It’s December, one of the darkest months of the year with its shortening days and the winter solstice. It is no wonder that cultures worldwide have found a way to bring light to the month.
Here is a list of the most popular celebrations so you can explore each of them. No matter which of these you celebrate, we hope you are having a happy holiday season!
Always celebrated on December 25th, Christmas marks the anniversary of the birth of Jesus, a spiritual leader whose teachings form the basis of Christianity. December 25th became a federal holiday in the U.S. in 1870.
Decorate an evergreen (real or fake), a room, or the outside of your house with ornaments and lights. Hopefully, sometime in the wee hours of Christmas morning, presents will appear underneath the tree!
In the world of Buddhism, Dec. 8 is an important day of celebration, recognizing Buddha’s enlightenment under the Bodhi tree.
To the Buddhist, it is a day of remembrance and meditation. Lay practitioners often string lights to recognize the day of enlightenment and symbolize the many pathways to enlightenment. The lights being turned on each evening beginning on Dec. 8 and for 30 days thereafter.
Celebrated the day after Christmas, December 26th, this date is a public holiday in the UK and some British Commonwealth countries. Boxing Day originated in Britain and while the exact origins are unknown, most theories associate it with charitable giving — not leftover boxes from presents or boxing (the sport). According to National Today, Boxing Day is “its fantastic deals, discounts, and sales,” like Black Friday in the U.S.
Diwali is the Indian “festival of lights” that celebrates the triumph of light over dark and good over evil, and the blessings of victory, freedom, and enlightenment. Celebrated from mid-October through mid-November throughout India, it has become a big cultural event celebrated around the globe wherever followers of Hindu, Sikh, and Jain have settled.
Candles, clay lamps, and oil lanterns are being light and placed throughout the home, in the streets, in areas of worship, and floated on lakes and rivers. Fireworks are also being set off on the night of Diwali—said by some to ward off evil spirits.
The starting date of the Jewish Festival of Lights changes each year following the lunar calendar and continues for 8 nights. Hanukkah (also spelled Chanukah) celebrates 2 miracles: the rededication of the Temple in Jerusalem after an unexpected victory by Judah Maccabee, and a celebratory menorah that stayed lit for 8 days even though it only had enough oil for 1. Celebrate with a menorah, foods made with oil like latkes, family, gifts, gelt, and maybe even a Dreidel.
Celebrated from December 26th to January 1st, Kwanzaa was created in 1966 by Dr. Maulana Kareng, professor and chairman of Black Studies at California State University, as a way to promote community among African Americans after the LA Watts Rebellion in 1965.
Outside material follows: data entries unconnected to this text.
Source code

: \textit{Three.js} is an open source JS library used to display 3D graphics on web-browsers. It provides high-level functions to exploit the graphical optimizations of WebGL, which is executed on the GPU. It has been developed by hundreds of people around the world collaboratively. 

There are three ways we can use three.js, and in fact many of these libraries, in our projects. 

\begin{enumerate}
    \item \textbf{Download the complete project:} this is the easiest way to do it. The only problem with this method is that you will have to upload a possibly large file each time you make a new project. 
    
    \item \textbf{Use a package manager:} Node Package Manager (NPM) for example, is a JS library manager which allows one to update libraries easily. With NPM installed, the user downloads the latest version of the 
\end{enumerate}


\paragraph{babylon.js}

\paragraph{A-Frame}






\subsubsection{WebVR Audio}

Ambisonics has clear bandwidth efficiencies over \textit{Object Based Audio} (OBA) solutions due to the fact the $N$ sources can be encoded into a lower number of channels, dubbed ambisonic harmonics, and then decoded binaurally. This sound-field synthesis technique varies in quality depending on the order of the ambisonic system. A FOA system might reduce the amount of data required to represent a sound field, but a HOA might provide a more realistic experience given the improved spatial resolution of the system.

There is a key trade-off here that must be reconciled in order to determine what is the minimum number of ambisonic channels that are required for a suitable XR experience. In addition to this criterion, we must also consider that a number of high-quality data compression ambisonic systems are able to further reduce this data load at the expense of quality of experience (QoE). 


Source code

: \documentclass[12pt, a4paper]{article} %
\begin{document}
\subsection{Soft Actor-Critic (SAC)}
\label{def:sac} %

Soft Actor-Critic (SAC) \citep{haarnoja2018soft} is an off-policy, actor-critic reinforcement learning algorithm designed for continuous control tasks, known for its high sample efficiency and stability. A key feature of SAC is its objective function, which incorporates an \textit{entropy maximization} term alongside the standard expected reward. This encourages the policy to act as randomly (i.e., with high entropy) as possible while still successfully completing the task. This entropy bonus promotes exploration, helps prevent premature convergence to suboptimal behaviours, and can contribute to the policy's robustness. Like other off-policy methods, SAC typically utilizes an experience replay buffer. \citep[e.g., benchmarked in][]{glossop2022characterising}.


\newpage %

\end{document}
On each of the 7 nights, a candle on the Kinara (candleholder) is lit, and one of the holiday’s seven principles is discussed. Each principle represents the values of African culture.
St. Lucy’s Day
Celebrated on December 13th, this holiday marks the beginning of the Christmas season in many Scandinavian countries. Saint Lucy (Lucy meaning “light”) is the patron saint of the blind from Syracuse, Italy. The holiday itself formed “to bring hope and light during the darkest time of the year” (Britannica). Families in Scandinavia celebrate by having their eldest daughter dress in a white robe, wear an evergreen wreath with candles on her head, and serve traditional foods like ginger biscuits and saffron bread to other members of the family.
Marking the winter solstice, Yule begins on the winter solstice (December 21st or 22nd of every year) and is celebrated for 12 days (hence the song “The Twelve Days of Christmas”. Also known as Yuletide, Yule is one of the oldest December celebrations in the world and began as “…a celebration of the reappearance of the Sun and the fertile land’s rebirth” (The Old Farmer’s Almanac). One way to celebrate is burning a yule log or with yule log-themed desserts, a yule altar, or an evergreen wreath.